Records shown:

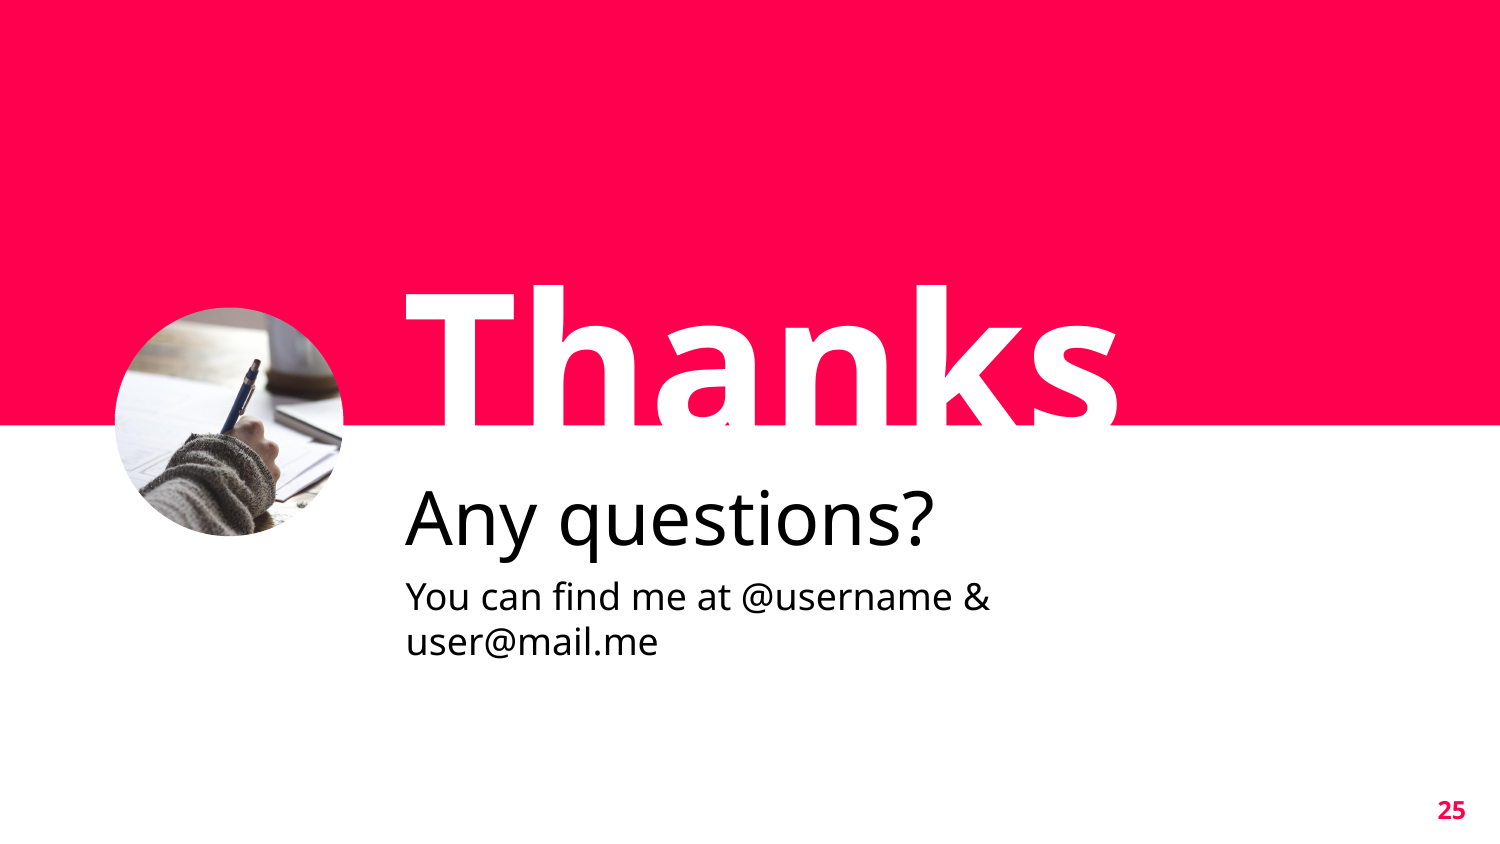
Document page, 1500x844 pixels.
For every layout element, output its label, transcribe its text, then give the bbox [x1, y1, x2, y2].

subtitle Any questions? You can find me at @username & user@mail.me [390, 455, 1151, 824]
picture [114, 307, 344, 537]
slide_number ‹#› [1391, 779, 1482, 844]
title Thanks!! [387, 222, 1155, 413]
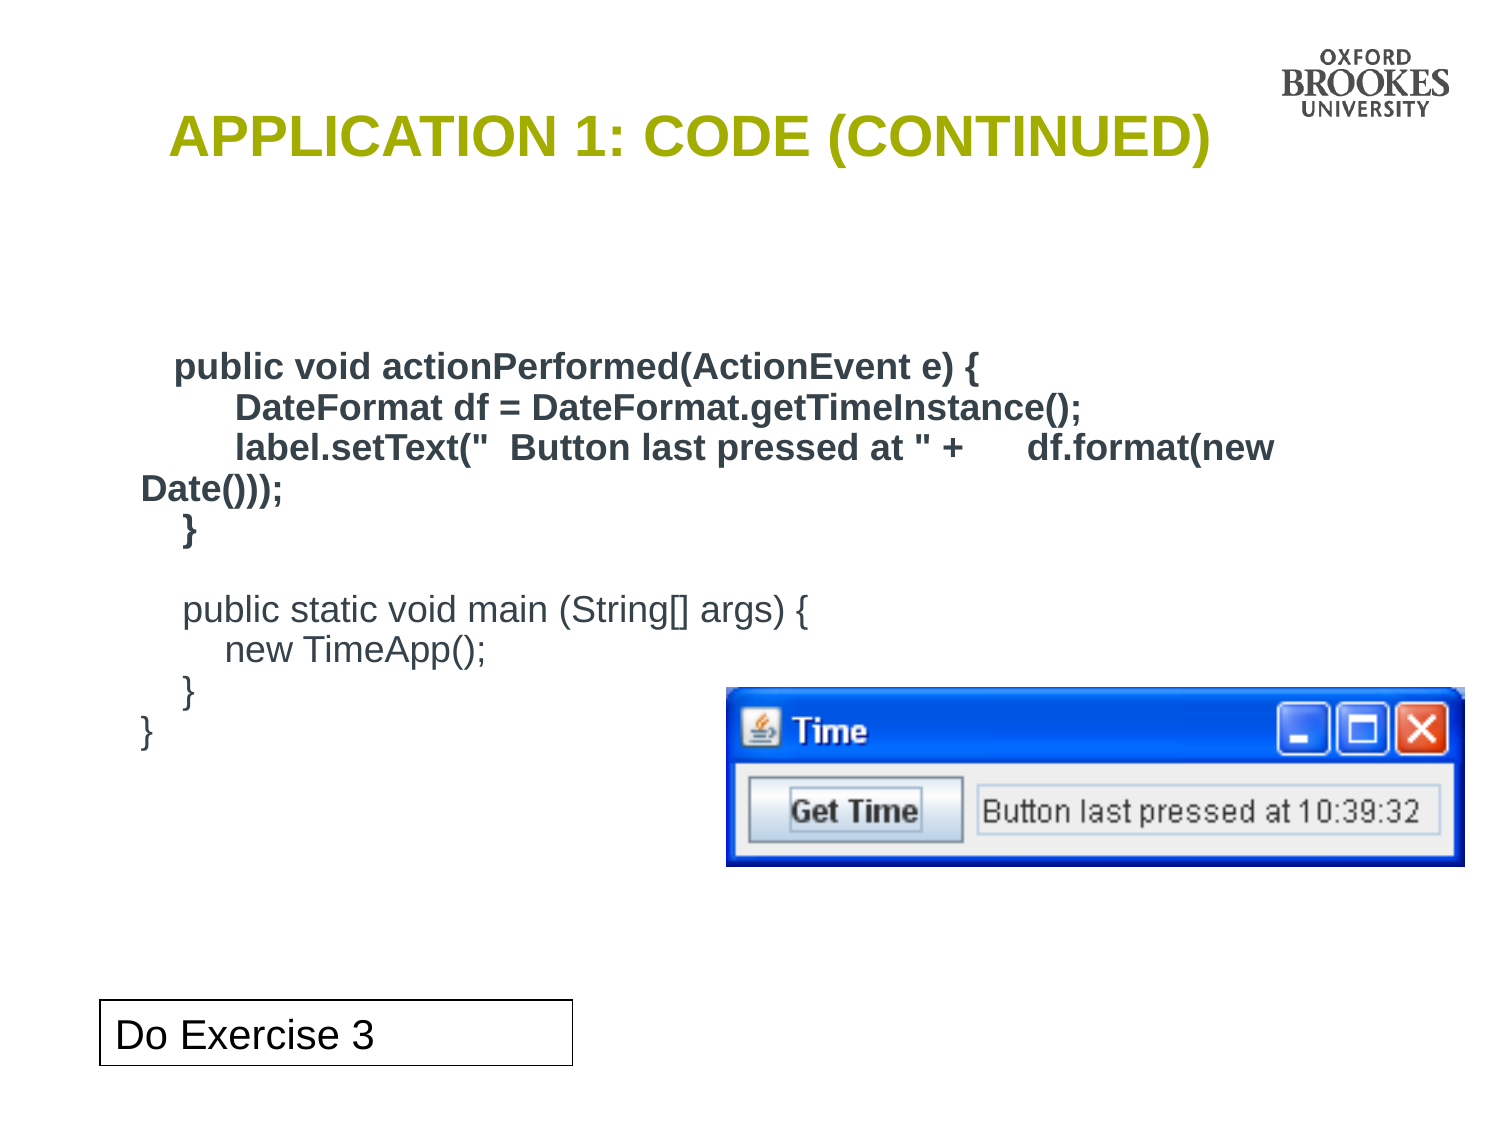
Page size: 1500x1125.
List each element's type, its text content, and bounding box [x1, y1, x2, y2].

picture [50, 49, 1449, 303]
picture [725, 687, 1465, 867]
title application 1: Code (continued) [168, 55, 1453, 211]
list public void actionPerformed(ActionEvent e) { DateFormat df = DateFormat.getTimeInstance(); label.setText(" Button last pressed at " + df.format(new Date())); } public static void main (String[] args) { new TimeApp(); } } [140, 339, 1426, 1006]
text_box Do Exercise 3 [99, 999, 573, 1066]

What needs to be done: Write out all the entries word for word, but skip any images.

Output:
Document page, 1500x844 pixels.
For every layout element, output its label, transcribe its text, then give the bbox [x1, y1, x2, y2].

subtitle Any questions? You can find me at @username & user@mail.me [390, 455, 1151, 824]
picture [114, 307, 344, 537]
slide_number ‹#› [1391, 779, 1482, 844]
title Thanks!! [387, 222, 1155, 413]
Page size: 1500x1125.
List each element's type, its text content, and bounding box [x1, y1, x2, y2].

picture [50, 49, 1449, 303]
picture [725, 687, 1465, 867]
title application 1: Code (continued) [168, 55, 1453, 211]
list public void actionPerformed(ActionEvent e) { DateFormat df = DateFormat.getTimeInstance(); label.setText(" Button last pressed at " + df.format(new Date())); } public static void main (String[] args) { new TimeApp(); } } [140, 339, 1426, 1006]
text_box Do Exercise 3 [99, 999, 573, 1066]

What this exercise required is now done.